Macron slams IRA subsidies on first day of state visit to Washington
The group of lawmakers and business people had just invited him to lunch ahead of his meeting with US President Joe Biden scheduled on Thursday.
On the first day of a state visit to Washington, French President Emmanuel Macron couldn't hold himself but throw a massive undiplomatic remark at his US hosts, that the Inflation Reduction Act (IRA) subsidies were posing a major threat to French competitors.
An AFP journalist reported he heard the French President tell US lawmakers and business people, "This is super aggressive for our business people."
"You will perhaps fix your issue, but you will increase my problem," he said, referring to the Inflation Reduction Act.
They had just invited him to lunch ahead of his meeting with US President Joe Biden scheduled on Thursday.
The French head of state will remain in the US on an official five-day visit that kicked off yesterday and will last through December 3. He is set to meet with Biden in Washington on December 1.
Read more: Macron urges the US to take part in talks to settle Ukraine conflict
In light of the sweeping energy crisis throughout the EU, serious concerns have been raised since Washington adopted the Inflation Reduction Act (IRA) on August 16, 2022, which many officials believe will entice crucial enterprises to invest in the US rather than the EU.
Some EU officials have gone as far as criticizing the bill for breaching international trade rules.
The IRA specifically covers a wide range of areas, including energy-related legislation.

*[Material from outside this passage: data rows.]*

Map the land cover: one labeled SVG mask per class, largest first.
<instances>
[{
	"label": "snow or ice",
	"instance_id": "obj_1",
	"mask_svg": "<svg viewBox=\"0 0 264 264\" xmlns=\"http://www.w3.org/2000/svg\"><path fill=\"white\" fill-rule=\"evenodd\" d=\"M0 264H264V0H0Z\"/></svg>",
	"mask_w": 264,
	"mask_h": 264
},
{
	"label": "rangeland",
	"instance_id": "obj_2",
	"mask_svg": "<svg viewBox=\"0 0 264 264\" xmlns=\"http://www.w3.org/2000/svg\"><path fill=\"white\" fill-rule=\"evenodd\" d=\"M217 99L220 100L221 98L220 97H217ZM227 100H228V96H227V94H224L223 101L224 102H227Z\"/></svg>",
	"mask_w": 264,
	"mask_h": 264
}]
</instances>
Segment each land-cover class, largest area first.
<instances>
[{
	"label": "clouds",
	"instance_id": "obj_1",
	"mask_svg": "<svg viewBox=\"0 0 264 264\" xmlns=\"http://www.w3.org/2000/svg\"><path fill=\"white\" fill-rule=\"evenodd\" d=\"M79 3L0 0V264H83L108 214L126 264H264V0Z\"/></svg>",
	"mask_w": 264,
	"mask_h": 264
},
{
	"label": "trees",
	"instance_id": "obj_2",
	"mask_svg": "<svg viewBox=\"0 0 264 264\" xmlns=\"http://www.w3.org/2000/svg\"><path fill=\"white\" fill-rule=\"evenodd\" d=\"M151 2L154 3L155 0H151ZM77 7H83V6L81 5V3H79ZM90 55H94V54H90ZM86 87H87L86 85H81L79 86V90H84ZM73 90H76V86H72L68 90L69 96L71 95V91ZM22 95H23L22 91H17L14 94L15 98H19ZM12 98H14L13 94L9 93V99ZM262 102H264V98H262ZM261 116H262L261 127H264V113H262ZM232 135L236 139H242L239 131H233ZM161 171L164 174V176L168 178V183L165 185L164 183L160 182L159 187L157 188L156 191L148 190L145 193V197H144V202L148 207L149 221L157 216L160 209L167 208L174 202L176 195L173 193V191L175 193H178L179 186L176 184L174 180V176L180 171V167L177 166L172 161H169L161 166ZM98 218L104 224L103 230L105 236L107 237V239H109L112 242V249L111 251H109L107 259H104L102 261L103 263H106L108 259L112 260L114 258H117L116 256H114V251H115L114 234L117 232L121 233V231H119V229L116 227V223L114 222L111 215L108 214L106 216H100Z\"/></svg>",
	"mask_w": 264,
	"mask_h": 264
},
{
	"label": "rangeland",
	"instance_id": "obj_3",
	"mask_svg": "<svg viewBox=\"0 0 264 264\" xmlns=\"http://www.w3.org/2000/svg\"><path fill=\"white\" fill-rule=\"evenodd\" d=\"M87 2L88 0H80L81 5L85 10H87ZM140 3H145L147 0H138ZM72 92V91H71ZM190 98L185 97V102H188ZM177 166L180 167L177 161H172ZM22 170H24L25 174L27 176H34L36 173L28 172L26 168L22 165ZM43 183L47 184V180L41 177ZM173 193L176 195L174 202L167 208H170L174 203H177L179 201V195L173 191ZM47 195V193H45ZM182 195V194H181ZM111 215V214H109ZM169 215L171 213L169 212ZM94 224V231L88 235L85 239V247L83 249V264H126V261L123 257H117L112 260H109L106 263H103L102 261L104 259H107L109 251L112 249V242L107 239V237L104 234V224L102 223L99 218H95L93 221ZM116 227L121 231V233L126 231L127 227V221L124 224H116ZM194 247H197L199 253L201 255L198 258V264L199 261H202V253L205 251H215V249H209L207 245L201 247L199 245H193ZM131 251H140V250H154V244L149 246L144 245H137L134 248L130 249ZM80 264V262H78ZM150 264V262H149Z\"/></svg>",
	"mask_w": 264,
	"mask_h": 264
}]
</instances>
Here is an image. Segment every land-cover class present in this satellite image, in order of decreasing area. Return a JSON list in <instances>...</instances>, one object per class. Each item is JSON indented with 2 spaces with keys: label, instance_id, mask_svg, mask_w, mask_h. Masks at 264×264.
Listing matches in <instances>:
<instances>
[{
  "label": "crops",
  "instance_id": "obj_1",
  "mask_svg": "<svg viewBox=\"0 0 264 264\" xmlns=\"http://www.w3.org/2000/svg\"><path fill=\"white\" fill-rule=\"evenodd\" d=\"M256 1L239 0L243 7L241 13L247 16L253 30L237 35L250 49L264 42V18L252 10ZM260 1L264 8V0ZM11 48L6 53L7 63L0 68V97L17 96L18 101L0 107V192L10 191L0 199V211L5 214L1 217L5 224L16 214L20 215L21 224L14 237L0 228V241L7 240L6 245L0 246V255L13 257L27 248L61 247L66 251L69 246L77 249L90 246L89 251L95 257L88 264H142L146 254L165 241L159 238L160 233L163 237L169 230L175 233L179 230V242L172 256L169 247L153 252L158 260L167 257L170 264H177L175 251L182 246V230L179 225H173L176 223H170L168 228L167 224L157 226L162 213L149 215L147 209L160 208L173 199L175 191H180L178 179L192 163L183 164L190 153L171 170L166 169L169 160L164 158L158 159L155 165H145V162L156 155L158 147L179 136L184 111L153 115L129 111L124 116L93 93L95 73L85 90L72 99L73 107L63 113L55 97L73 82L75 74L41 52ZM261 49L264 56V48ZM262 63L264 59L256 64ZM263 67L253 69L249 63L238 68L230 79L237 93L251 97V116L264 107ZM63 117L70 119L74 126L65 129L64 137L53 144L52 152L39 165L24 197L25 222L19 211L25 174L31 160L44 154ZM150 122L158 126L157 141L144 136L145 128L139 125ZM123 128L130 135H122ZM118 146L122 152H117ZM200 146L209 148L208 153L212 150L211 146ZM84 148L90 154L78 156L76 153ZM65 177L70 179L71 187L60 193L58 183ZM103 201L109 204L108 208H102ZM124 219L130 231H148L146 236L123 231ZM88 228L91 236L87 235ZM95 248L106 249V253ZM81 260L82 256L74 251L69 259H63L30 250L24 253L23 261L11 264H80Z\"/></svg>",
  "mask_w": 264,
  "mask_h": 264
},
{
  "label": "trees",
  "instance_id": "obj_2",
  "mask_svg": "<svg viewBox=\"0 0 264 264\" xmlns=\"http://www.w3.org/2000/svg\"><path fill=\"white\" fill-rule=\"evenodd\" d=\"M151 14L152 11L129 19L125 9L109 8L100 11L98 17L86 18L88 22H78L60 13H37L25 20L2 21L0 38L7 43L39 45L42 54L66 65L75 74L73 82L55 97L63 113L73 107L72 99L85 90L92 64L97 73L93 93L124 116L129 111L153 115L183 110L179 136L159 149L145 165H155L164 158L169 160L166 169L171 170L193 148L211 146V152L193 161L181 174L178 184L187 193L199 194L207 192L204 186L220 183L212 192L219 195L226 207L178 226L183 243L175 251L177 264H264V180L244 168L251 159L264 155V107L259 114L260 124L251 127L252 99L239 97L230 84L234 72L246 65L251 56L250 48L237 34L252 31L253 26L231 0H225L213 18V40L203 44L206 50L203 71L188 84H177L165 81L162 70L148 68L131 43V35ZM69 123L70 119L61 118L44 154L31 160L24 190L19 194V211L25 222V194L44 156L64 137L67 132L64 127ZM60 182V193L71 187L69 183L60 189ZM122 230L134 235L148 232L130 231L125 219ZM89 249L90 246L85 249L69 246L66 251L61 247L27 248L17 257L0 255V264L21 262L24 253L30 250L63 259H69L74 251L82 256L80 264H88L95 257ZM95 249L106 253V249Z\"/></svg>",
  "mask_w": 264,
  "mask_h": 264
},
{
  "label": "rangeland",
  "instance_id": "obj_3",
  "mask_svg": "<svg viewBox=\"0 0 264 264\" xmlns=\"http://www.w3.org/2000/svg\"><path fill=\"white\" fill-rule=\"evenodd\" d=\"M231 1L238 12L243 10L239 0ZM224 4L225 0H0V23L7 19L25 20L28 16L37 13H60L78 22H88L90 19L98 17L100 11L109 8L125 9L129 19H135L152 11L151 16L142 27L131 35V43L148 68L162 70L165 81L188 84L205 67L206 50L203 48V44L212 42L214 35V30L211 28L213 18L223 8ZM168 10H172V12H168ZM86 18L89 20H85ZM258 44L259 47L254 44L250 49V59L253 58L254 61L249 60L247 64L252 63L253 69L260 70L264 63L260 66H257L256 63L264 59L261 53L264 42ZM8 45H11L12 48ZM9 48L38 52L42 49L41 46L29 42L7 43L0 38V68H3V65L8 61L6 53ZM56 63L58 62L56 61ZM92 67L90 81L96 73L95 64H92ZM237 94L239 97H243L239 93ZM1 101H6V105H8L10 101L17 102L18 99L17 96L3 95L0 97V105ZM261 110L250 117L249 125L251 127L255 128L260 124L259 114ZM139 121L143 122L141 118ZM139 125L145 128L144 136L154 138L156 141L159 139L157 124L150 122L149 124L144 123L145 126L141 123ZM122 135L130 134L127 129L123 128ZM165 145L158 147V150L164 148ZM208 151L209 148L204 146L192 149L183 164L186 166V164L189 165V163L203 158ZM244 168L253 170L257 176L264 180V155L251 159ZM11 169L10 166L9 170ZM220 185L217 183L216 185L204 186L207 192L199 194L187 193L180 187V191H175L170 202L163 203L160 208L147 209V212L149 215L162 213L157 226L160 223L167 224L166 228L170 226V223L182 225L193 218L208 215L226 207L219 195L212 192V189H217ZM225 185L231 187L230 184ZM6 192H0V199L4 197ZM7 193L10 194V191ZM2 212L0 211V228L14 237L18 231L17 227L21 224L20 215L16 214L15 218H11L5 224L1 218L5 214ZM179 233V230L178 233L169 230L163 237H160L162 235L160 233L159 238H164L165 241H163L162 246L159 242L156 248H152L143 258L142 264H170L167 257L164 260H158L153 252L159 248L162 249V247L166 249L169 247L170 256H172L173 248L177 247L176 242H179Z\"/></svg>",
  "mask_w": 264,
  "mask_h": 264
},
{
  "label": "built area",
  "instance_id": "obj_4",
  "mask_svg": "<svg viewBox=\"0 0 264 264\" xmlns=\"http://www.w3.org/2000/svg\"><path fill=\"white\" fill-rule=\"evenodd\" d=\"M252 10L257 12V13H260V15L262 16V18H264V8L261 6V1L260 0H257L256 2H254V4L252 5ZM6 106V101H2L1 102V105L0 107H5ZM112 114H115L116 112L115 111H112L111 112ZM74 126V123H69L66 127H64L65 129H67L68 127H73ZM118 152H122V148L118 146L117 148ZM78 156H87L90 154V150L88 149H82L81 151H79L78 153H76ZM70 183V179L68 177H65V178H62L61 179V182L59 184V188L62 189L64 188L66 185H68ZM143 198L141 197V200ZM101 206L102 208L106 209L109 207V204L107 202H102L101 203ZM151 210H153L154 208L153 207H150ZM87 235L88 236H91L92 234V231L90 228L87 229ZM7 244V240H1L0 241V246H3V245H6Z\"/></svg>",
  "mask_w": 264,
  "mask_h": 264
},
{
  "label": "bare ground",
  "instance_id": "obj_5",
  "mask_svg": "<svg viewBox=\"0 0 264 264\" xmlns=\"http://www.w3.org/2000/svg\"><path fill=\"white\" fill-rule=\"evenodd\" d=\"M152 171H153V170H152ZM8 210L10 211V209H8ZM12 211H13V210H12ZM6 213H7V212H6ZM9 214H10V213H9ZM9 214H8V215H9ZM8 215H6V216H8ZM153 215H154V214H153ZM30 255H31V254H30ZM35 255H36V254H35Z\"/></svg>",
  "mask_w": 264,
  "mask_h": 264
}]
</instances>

It increased the Investment Tax Credit for renewable energy projects from 26% to 30% and extended it to all storage projects. It also includes tax credits to manufacture solar panels, inverters, and racking components.
In addition, there are more tax credits for electric vehicles, electrical panels, heat pumps, and many other products directly related to the renewables industry.
The bill promises to put the difference of about $300 billion toward deficit reduction. It will also provide $369 billion in funds for energy security and climate change. $64 billion will be allocated to the Affordable Care Act over the next ten years.
Moreover, it will raise $739 billion in revenue by imposing a 15% corporate minimum tax. Printing that much more money to solve inflation does not seem to be a valid approach. But because the US dollar is the global reserve currency, there is no real trouble it that.
The bill will also aim to reform prescription drug pricing policies, boosting Internal Revenue Service tax enforcement and addressing the carried interest loophole.
On November 25, a report published by Politico revealed that several senior EU officials were blaming the US for "fracturing" the West and making "EU countries suffer" at the expense of Biden's campaign to support Ukraine.
According to the report, officials accused the US of amassing enormous profits out war as the US is seen "selling more gas at higher prices" and "selling more weapons."
It further stated that public opinion is shifting in many EU countries against the US' subsidy program.
"The Inflation Reduction Act is very worrying," said Dutch Trade Minister Liesje Schreinemacher. "The potential impact on the European economy is very big."
On November 29, another report by Politico showed that Macron's visit to the US will mark a turning point for Europe, as it will be the EU's last chance to convince the US to pursue a less strict Inflation Reduction Act and steer clear of a trade war.
Macron wants to know whether his American counterpart would be able to offer Europe cheaper gas and provide it with access to its multi-billion-dollar green industry subsidy scheme, the report states.